At such a tender age, his game is astonishingly complete. Yamal picks up the ball on the right flank and constantly looks to induce chaos for the opposition. He would either drive towards the defence or around them or play defence-splitting passes like a hot knife through butter.
Not to forget his signature move, the ‘Yamal Cross’. He would simply open up his body whilst receiving the ball and put in a gem of a whipped cross into the box with a sniper’s accuracy. Recently, he has shown the ability to pull a fifty-yard ‘trivela’ pass too.
With the array of tricks in his armoury, there is simply no way to stop the machine that is Yamal.
Moreover, young players often find themselves being too eager when they are called upon to deliver. Not Yamal. He is not a regular young player after all.
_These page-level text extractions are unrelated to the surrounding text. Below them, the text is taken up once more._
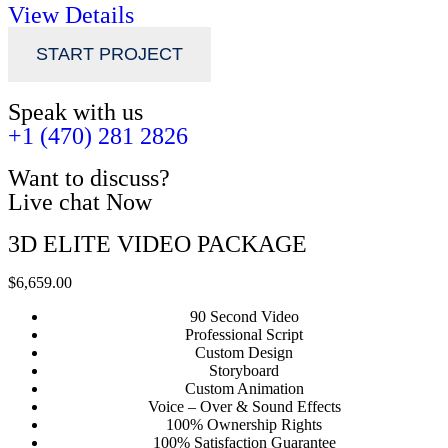
View Details
START PROJECT
Speak with us
+1 (470) 281 2826
Want to discuss?
Live chat Now
3D ELITE VIDEO PACKAGE
$6,659.00
90 Second Video
Professional Script
Custom Design
Storyboard
Custom Animation
Voice – Over & Sound Effects
100% Ownership Rights
100% Satisfaction Guarantee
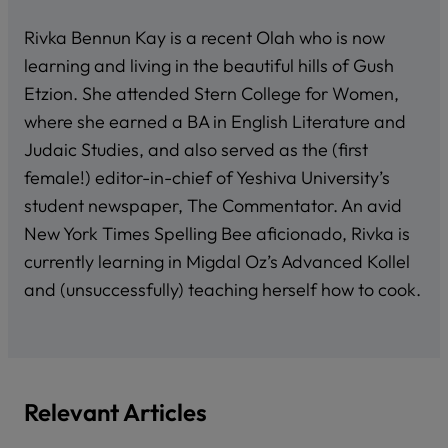
Rivka Bennun Kay is a recent Olah who is now
learning and living in the beautiful hills of Gush
Etzion. She attended Stern College for Women,
where she earned a BA in English Literature and
Judaic Studies, and also served as the (first
female!) editor-in-chief of Yeshiva University’s
student newspaper, The Commentator. An avid
New York Times Spelling Bee aficionado, Rivka is
currently learning in Migdal Oz’s Advanced Kollel
and (unsuccessfully) teaching herself how to cook.
Relevant Articles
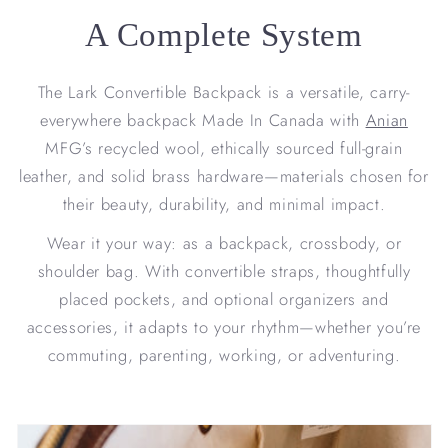
A Complete System
The Lark Convertible Backpack is a versatile, carry-
everywhere backpack Made In Canada with
Anian
MFG’s recycled wool, ethically sourced full-grain
leather, and solid brass hardware—materials chosen for
their beauty, durability, and minimal impact.
Wear it your way: as a backpack, crossbody, or
shoulder bag. With convertible straps, thoughtfully
placed pockets, and optional organizers and
accessories, it adapts to your rhythm—whether you’re
commuting, parenting, working, or adventuring.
Yamal exudes a certain maturity – when to play the final ball and when to retain possession – a quality that not only raw talents but seasoned players simply don’t possess. It is also why many fans consider Yamal to be an upgrade to his predecessor on the right wing in Dembele.
To think how the teenager ascended to the first-team setup without even kicking a ball with the second team is a testament to his talent.
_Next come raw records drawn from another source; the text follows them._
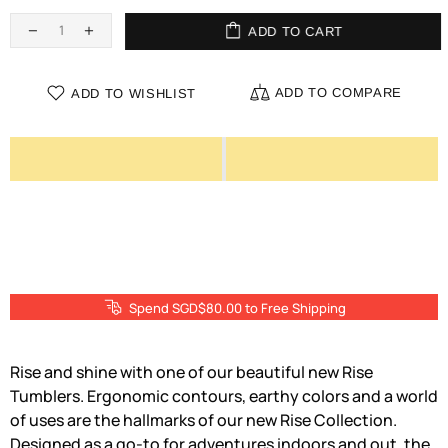
ADD TO CART
ADD TO COMPARE
ADD TO WISHLIST
Spend SGD$80.00 to Free Shipping
Rise and shine with one of our beautiful new Rise
Tumblers. Ergonomic contours, earthy colors and a world
of uses are the hallmarks of our new Rise Collection.
Designed as a go-to for adventures indoors and out, the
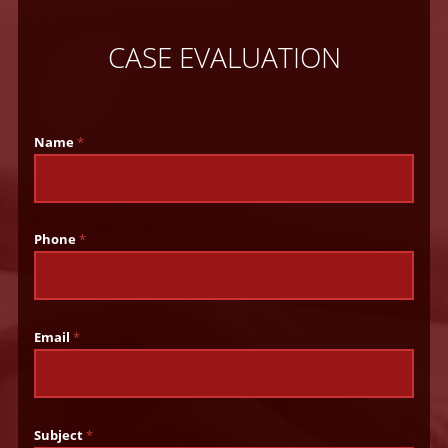
CASE EVALUATION
Name
*
Phone
*
Email
*
Subject
*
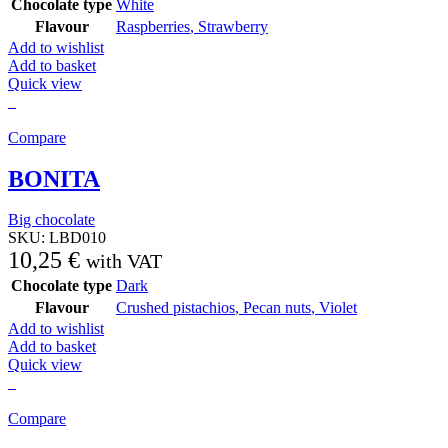
Chocolate type
White
Flavour
Raspberries
,
Strawberry
Add to wishlist
Add to basket
Quick view
Compare
BONITA
Big chocolate
SKU:
LBD010
10,25
€
with VAT
Chocolate type
Dark
Flavour
Crushed pistachios
,
Pecan nuts
,
Violet
Add to wishlist
Add to basket
Quick view
Compare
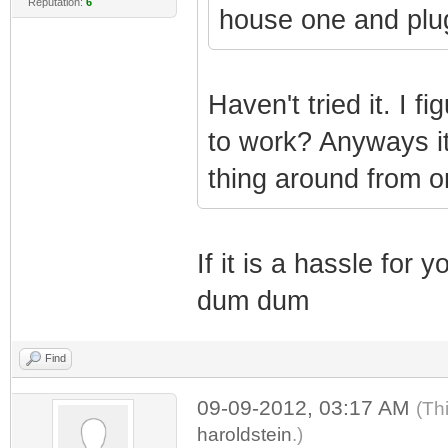
Reputation:
6
house one and plug
Haven't tried it. I f
to work? Anyways it
thing around from o
If it is a hassle for
dum dum
Find
09-09-2012, 03:17 AM
(Th
haroldstein
.)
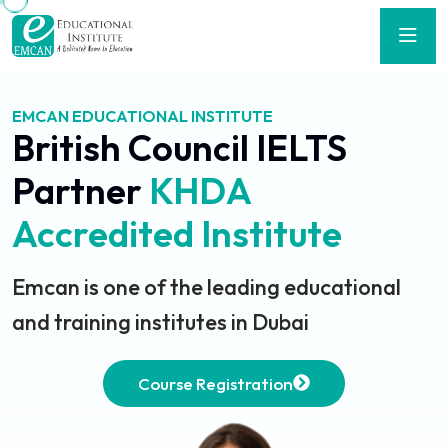
EMCAN EDUCATIONAL INSTITUTE
British Council IELTS
Partner
KHDA
Accredited Institute
Emcan is one of the leading educational
and training institutes in Dubai
Course Registration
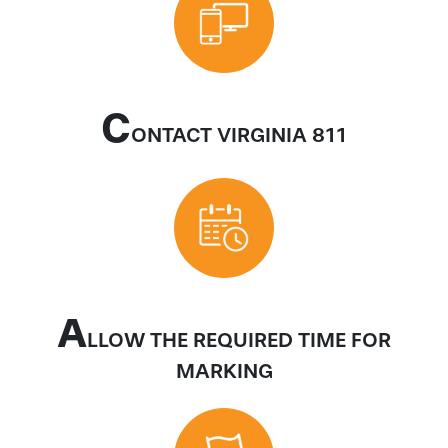
C
ONTACT VIRGINIA 811
A
LLOW THE REQUIRED TIME FOR
MARKING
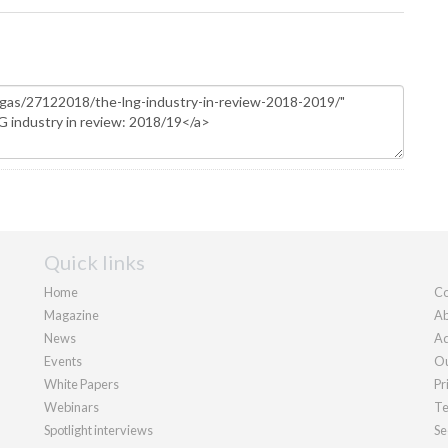
Quick links
Home
Co
Magazine
Ab
News
Ad
Events
Ou
White Papers
Pr
Webinars
Te
Spotlight interviews
Se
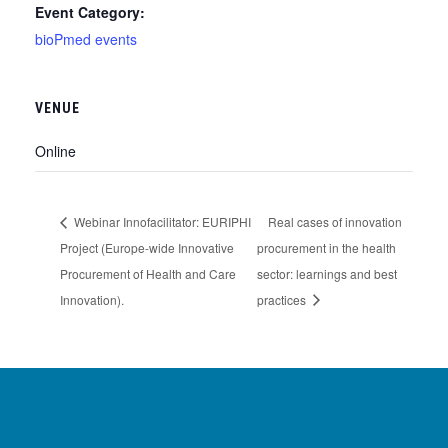
Event Category:
bioPmed events
VENUE
Online
Webinar Innofacilitator: EURIPHI
Real cases of innovation
Project (Europe-wide Innovative
procurement in the health
Procurement of Health and Care
sector: learnings and best
Innovation).
practices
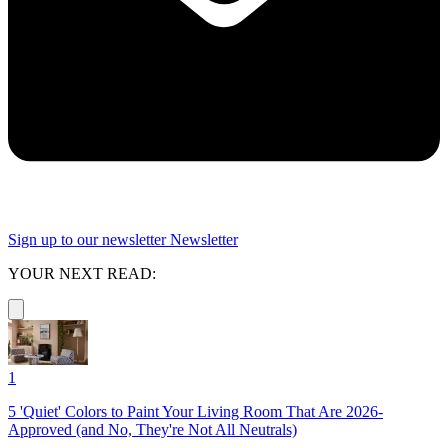
Sign up to our newsletter
Newsletter
YOUR NEXT READ:
1
5 'Quiet' Colors to Paint Your Living Room That Are 2026-
Approved (and No, They're Not All Neutrals)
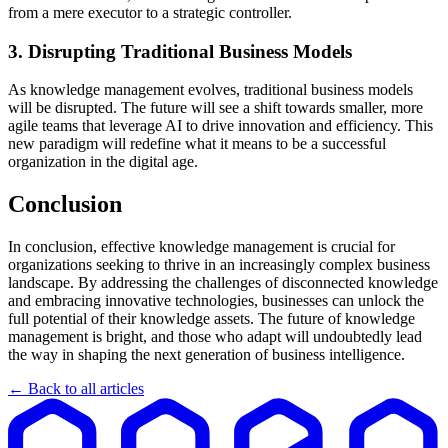
from a mere executor to a strategic controller.
3. Disrupting Traditional Business Models
As knowledge management evolves, traditional business models
will be disrupted. The future will see a shift towards smaller, more
agile teams that leverage AI to drive innovation and efficiency. This
new paradigm will redefine what it means to be a successful
organization in the digital age.
Conclusion
In conclusion, effective knowledge management is crucial for
organizations seeking to thrive in an increasingly complex business
landscape. By addressing the challenges of disconnected knowledge
and embracing innovative technologies, businesses can unlock the
full potential of their knowledge assets. The future of knowledge
management is bright, and those who adapt will undoubtedly lead
the way in shaping the next generation of business intelligence.
← Back to all articles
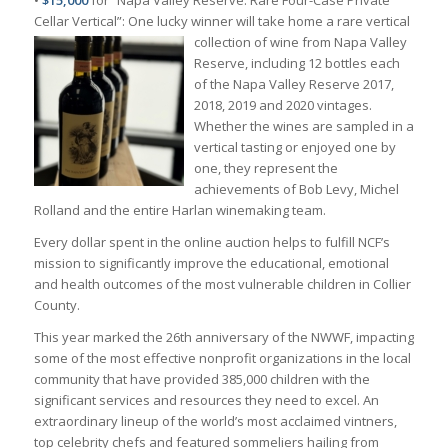
Cellar Vertical”: One lucky winner will take
home a rare vertical
collection of wine from Napa Valley
Reserve, including 12 bottles each
of the Napa Valley Reserve 2017,
2018, 2019 and 2020 vintages.
Whether the wines are sampled in a
vertical tasting or enjoyed one by
one, they represent the
achievements of Bob Levy, Michel
Rolland and the entire Harlan winemaking team.
Every dollar spent in the online auction helps to fulfill NCF’s
mission to significantly improve the educational, emotional
and health outcomes of the most vulnerable children in Collier
County.
This year marked the 26th anniversary of the NWWF, impacting
some of the most effective nonprofit organizations in the local
community that have provided 385,000 children with the
significant services and resources they need to excel. An
extraordinary lineup of the world’s most acclaimed vintners,
top celebrity chefs and featured sommeliers hailing from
Yamal’s emergence also meant breaking multiple records as it happened.
For starters, Yamal became the youngest goalscorer in all three domestic competitions- La Liga, Supercopa de Espana and Copa del Rey.
Even some continental records were now held by the budding star. While he was the second youngest player to feature in UEFA Champions League history, he etched his name as the youngest to play in the knockout phases of the tournament and bag an assist (vs PSG in the quarterfinal).